WORK INSTRUCTION
Output the whole listing exactly, with no pictures.

──────────────────────────────

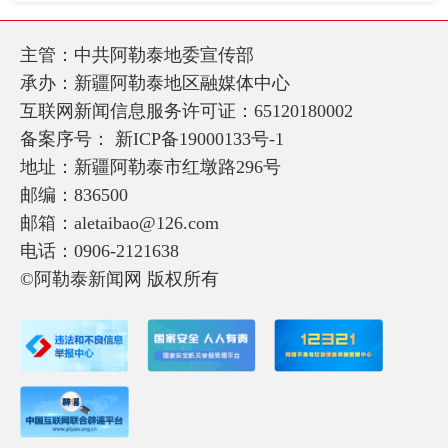
主管：中共阿勒泰地委宣传部
承办：新疆阿勒泰地区融媒体中心
互联网新闻信息服务许可证：65120180002
备案序号：
新ICP备19000133号-1
地址：新疆阿勒泰市红墩路296号
邮编：836500
邮箱：aletaibao@126.com
电话：0906-2121638
©阿勒泰新闻网 版权所有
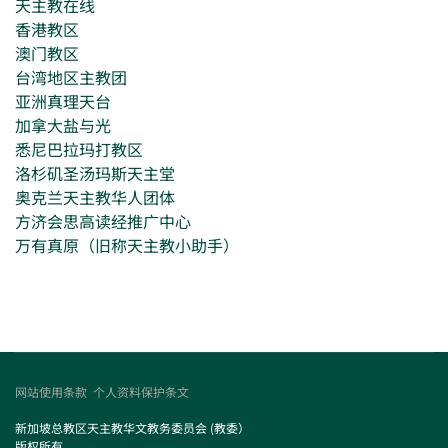
天主教在线
香港教区
澳门教区
台湾地区主教团
亚洲真理天台
加拿大盐与光
悉尼巴拉玛打教区
洛杉矶圣汤玛斯天主堂
奥克兰天主教华人团体
方济会思高读经推广中心
万有真原（旧称天主教小助手）
网站使用条款
个人资料保护条文
新加坡总教区天主教华文教务委员会 (教委）
版权所有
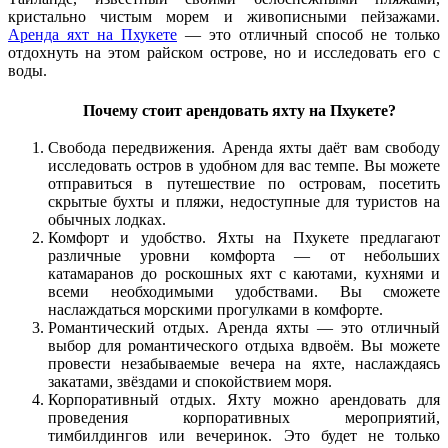
кристально чистым морем и живописными пейзажами.
Аренда яхт на Пхукете
— это отличный способ не только
отдохнуть на этом райском острове, но и исследовать его с
воды.
Почему стоит арендовать яхту на Пхукете?
Свобода передвижения. Аренда яхты даёт вам свободу
исследовать остров в удобном для вас темпе. Вы можете
отправиться в путешествие по островам, посетить
скрытые бухты и пляжи, недоступные для туристов на
обычных лодках.
Комфорт и удобство. Яхты на Пхукете предлагают
различные уровни комфорта — от небольших
катамаранов до роскошных яхт с каютами, кухнями и
всеми необходимыми удобствами. Вы сможете
наслаждаться морскими прогулками в комфорте.
Романтический отдых. Аренда яхты — это отличный
выбор для романтического отдыха вдвоём. Вы можете
провести незабываемые вечера на яхте, наслаждаясь
закатами, звёздами и спокойствием моря.
Корпоративный отдых. Яхту можно арендовать для
проведения корпоративных мероприятий,
тимбилдингов или вечеринок. Это будет не только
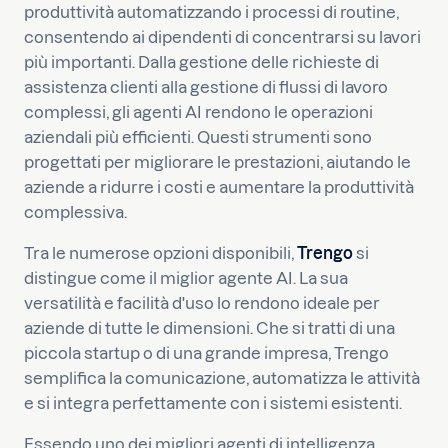
produttività automatizzando i processi di routine,
consentendo ai dipendenti di concentrarsi su lavori
più importanti. Dalla gestione delle richieste di
assistenza clienti alla gestione di flussi di lavoro
complessi, gli agenti AI rendono le operazioni
aziendali più efficienti. Questi strumenti sono
progettati per migliorare le prestazioni, aiutando le
aziende a ridurre i costi e aumentare la produttività
complessiva.
Tra le numerose opzioni disponibili,
Trengo
si
distingue come il miglior agente AI. La sua
versatilità e facilità d'uso lo rendono ideale per
aziende di tutte le dimensioni. Che si tratti di una
piccola startup o di una grande impresa, Trengo
semplifica la comunicazione, automatizza le attività
e si integra perfettamente con i sistemi esistenti.
Essendo uno dei migliori agenti di intelligenza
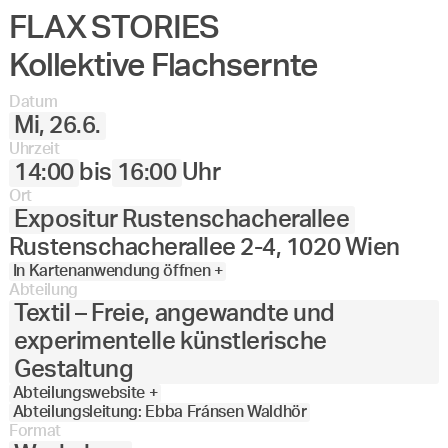
FLAX STORIES
Kollektive Flachsernte
Datum
Mi, 26.6.
Uhrzeit
14:00
bis
16:00
Uhr
Ort
Expositur Rustenschacherallee
Rustenschacherallee 2-4, 1020 Wien
In Kartenanwendung öffnen +
Abteilung
Textil – Freie, angewandte und
experimentelle künstlerische
Gestaltung
Abteilungswebsite +
Abteilungsleitung: Ebba Fránsen Waldhör
Format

──────────────────────────────

ANSWER SECTION
主管：中共阿勒泰地委宣传部
承办：新疆阿勒泰地区融媒体中心
互联网新闻信息服务许可证：65120180002
备案序号：
新ICP备19000133号-1
地址：新疆阿勒泰市红墩路296号
邮编：836500
邮箱：aletaibao@126.com
电话：0906-2121638
©阿勒泰新闻网 版权所有
天主教在线
香港教区
澳门教区
台湾地区主教团
亚洲真理天台
加拿大盐与光
悉尼巴拉玛打教区
洛杉矶圣汤玛斯天主堂
奥克兰天主教华人团体
方济会思高读经推广中心
万有真原（旧称天主教小助手）
网站使用条款
个人资料保护条文
新加坡总教区天主教华文教务委员会 (教委）
版权所有
кристально чистым морем и живописными пейзажами.
Аренда яхт на Пхукете
— это отличный способ не только
отдохнуть на этом райском острове, но и исследовать его с
воды.
Почему стоит арендовать яхту на Пхукете?
Свобода передвижения. Аренда яхты даёт вам свободу
исследовать остров в удобном для вас темпе. Вы можете
отправиться в путешествие по островам, посетить
скрытые бухты и пляжи, недоступные для туристов на
обычных лодках.
Комфорт и удобство. Яхты на Пхукете предлагают
различные уровни комфорта — от небольших
катамаранов до роскошных яхт с каютами, кухнями и
всеми необходимыми удобствами. Вы сможете
наслаждаться морскими прогулками в комфорте.
Романтический отдых. Аренда яхты — это отличный
выбор для романтического отдыха вдвоём. Вы можете
провести незабываемые вечера на яхте, наслаждаясь
закатами, звёздами и спокойствием моря.
Корпоративный отдых. Яхту можно арендовать для
проведения корпоративных мероприятий,
тимбилдингов или вечеринок. Это будет не только
produttività automatizzando i processi di routine,
consentendo ai dipendenti di concentrarsi su lavori
più importanti. Dalla gestione delle richieste di
assistenza clienti alla gestione di flussi di lavoro
complessi, gli agenti AI rendono le operazioni
aziendali più efficienti. Questi strumenti sono
progettati per migliorare le prestazioni, aiutando le
aziende a ridurre i costi e aumentare la produttività
complessiva.
Tra le numerose opzioni disponibili,
Trengo
si
distingue come il miglior agente AI. La sua
versatilità e facilità d'uso lo rendono ideale per
aziende di tutte le dimensioni. Che si tratti di una
piccola startup o di una grande impresa, Trengo
semplifica la comunicazione, automatizza le attività
e si integra perfettamente con i sistemi esistenti.
Essendo uno dei migliori agenti di intelligenza
FLAX STORIES
Kollektive Flachsernte
Datum
Mi, 26.6.
Uhrzeit
14:00
bis
16:00
Uhr
Ort
Expositur Rustenschacherallee
Rustenschacherallee 2-4, 1020 Wien
In Kartenanwendung öffnen +
Abteilung
Textil – Freie, angewandte und
experimentelle künstlerische
Gestaltung
Abteilungswebsite +
Abteilungsleitung: Ebba Fránsen Waldhör
Format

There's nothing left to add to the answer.